Task >>
In the passage on Edgar Allan Poe, under what pseudonym did Poe sell The Raven to The American Review?
[[ Passage shown open ]]
Sunday, November 5, 2017


EDGAR ALLAN POE - Eliza Arnold, an angelic 18 year old widow, married David Poe, Jr. in 1806. She’d been a traveling stage actress since 8 years old, dubbed The Nightingale for her sweet voice. When David saw her perform, he decided to join her traveling troupe. Their first child was born in 9 months and their second, Edgar, was born in 1809. Times were tough for the young family, who relocated to New York City that same summer. David wasn’t doing well, partly because he was an angry drunk with stage fright. But also, because Eliza’s performances were lauded while his own were harshly criticized. He couldn’t handle the criticism, abandoning both the stage and his young family, 6 weeks later. Pregnant Eliza had a third child after he left. When she died in 1811, the children were split up amongst relatives. Edgar Poe was taken in by John Allan but remained forever marked by his mother’s death. In fact the deaths of women--his mother, adopted mother and wives--are recurrent themes in his important stories. His first recognized short story came in 1833, when he won a $50 prize for MS. Found in a Bottle. This success led to editorial work in early periodicals, writing short stories and publishing reviews. He took his literature reviews very seriously, which were usually scathing, earning him more than one enemy. He worked all day and then wrote fiction late into the night, always unstable since he couldn’t keep a job for long. Poe wrote in a range of genres to reach the widest possible audience. His C. Auguste Dupin tales spawned the detective genre including The Murders in the Rue Morgue, The Mystery of Marie Roget and The Purloined Letter. He sold The Raven to The American Review for $9 in February 1845 under the pseudonym Quarles. Poe was found delirious in 1849 and taken to the hospital, where he died soon thereafter under circumstances that are mysterious to this day. He was buried after a 3 minute funeral attended by 7 people in a cheap coffin without a nameplate, cloth lining, or head cushion. Poe’s rival Rufus Wilmot Griswold wrote an obituary describing him as a mad, drunken, womanizing opium addict who based his darkest tales on personal experience. Today Poe remains best known for his most popular tales of gothic horror, which are relatively few in his larger body of work.
[[ Passage shown closed ]]
[[ Dataset open ]]
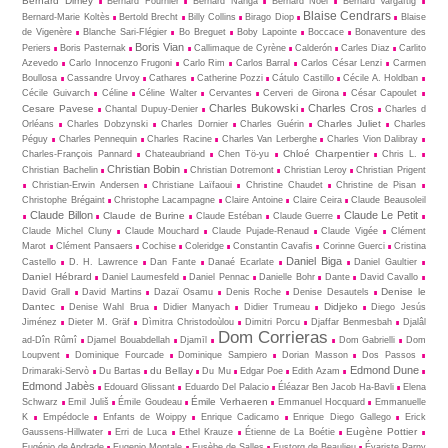
Bernard Dimey
Bernard Fournier
Bernard Nanga
Bernard Noël
Bernard Vargaftig
Blaise Cendrars
Bernard-Marie Koltès
Bertold Brecht
Billy Collins
Birago Diop
Blaise
de Vigenère
Blanche Sari-Flégier
Bo Breguet
Boby Lapointe
Boccace
Bonaventure des
Boris Vian
Periers
Boris Pasternak
Callimaque de Cyrène
Cal­derón
Carles Diaz
Carlito
Azevedo
Carlo Innocenzo Frugoni
Carlo Rim
Carlos Barral
Carlos César Lenzi
Carmen
Boullosa
Cassandre Urvoy
Cathares
Catherine Pozzi
Cátulo Castillo
Cécile A. Holdban
Cécile Guivarch
Céline
Céline Walter
Cervantes
Cerveri de Girona
César Capoulet
Charles Bukowski
Charles Cros
Cesare Pavese
Chantal Dupuy-Denier
Charles d
Charles Juliet
Orléans
Charles Dobzynski
Charles Dornier
Charles Guérin
Charles
Péguy
Charles Pennequin
Charles Racine
Charles Van Lerberghe
Charles Vion Dalibray
Chloé Charpentier
Charles-François Pannard
Chateaubriand
Chen Tö-yu
Chris L.
Christian Bobin
Christian Bachelin
Christian Dotremont
Christian Leroy
Christian Prigent
Christian-Erwin Andersen
Christiane Laïfaoui
Christine Chaudet
Christine de Pisan
Christophe Brégaint
Christophe Lacampagne
Claire Antoine
Claire Ceira
Claude Beausoleil
Claude Billon
Claude Le Petit
Claude de Burine
Claude Estéban
Claude Guerre
Claude Michel Cluny
Claude Mouchard
Claude Pujade-Renaud
Claude Vigée
Clément
Marot
Clément Pansaers
Cochise
Coleridge
Constantin Cavafis
Corinne Guerci
Cristina
Daniel Biga
Castello
D. H. Lawrence
Dan Fante
Danaé Ecarlate
Daniel Gaultier
Daniel Hébrard
Daniel Laumesfeld
Daniel Pennac
Danielle Bohr
Dante
David Cavallo
Denise le
David Grall
David Martins
Dazaï Osamu
Denis Roche
Denise Desautels
Dantec
Didjeko
Denise Wahl Brua
Didier Manyach
Didier Trumeau
Diego Jesús
Jiménez
Dieter M. Gräf
Dìmitra Christodoùlou
Dimitri Porcu
Djaffar Benmesbah
Djalâl
Dom Corrieras
ad-Dîn Rûmî
Djamel Bouabdellah
Djamīl
Dom Gabrielli
Dom
Loupvent
Dominique Fourcade
Dominique Sampiero
Dorian Masson
Dos Passos
Edmond Dune
du Bellay
Drimaraki-Servò
Du Bartas
Du Mu
Edgar Poe
Edith Azam
Edmond Jabès
Edouard Glissant
Eduardo Del Palacio
Éléazar Ben Jacob Ha-Bavli
Elena
Émile Verhaeren
Schwarz
Emil Juliš
Émile Goudeau
Emmanuel Hocquard
Emmanuelle
K
Empédocle
Enfants de Woippy
Enrique Cadicamo
Enrique Diego Gallego
Erick
Eugène Pottier
Gaussens-Hillwater
Erri de Luca
Ethel Krauze
Étienne de La Boétie
Eugénio de Andrade
Eugenio Montale
Eusèbe de Salles
Eustorg de Beaulieu
Évariste Parny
[[ Dataset closed ]]
Final answer >>
Quarles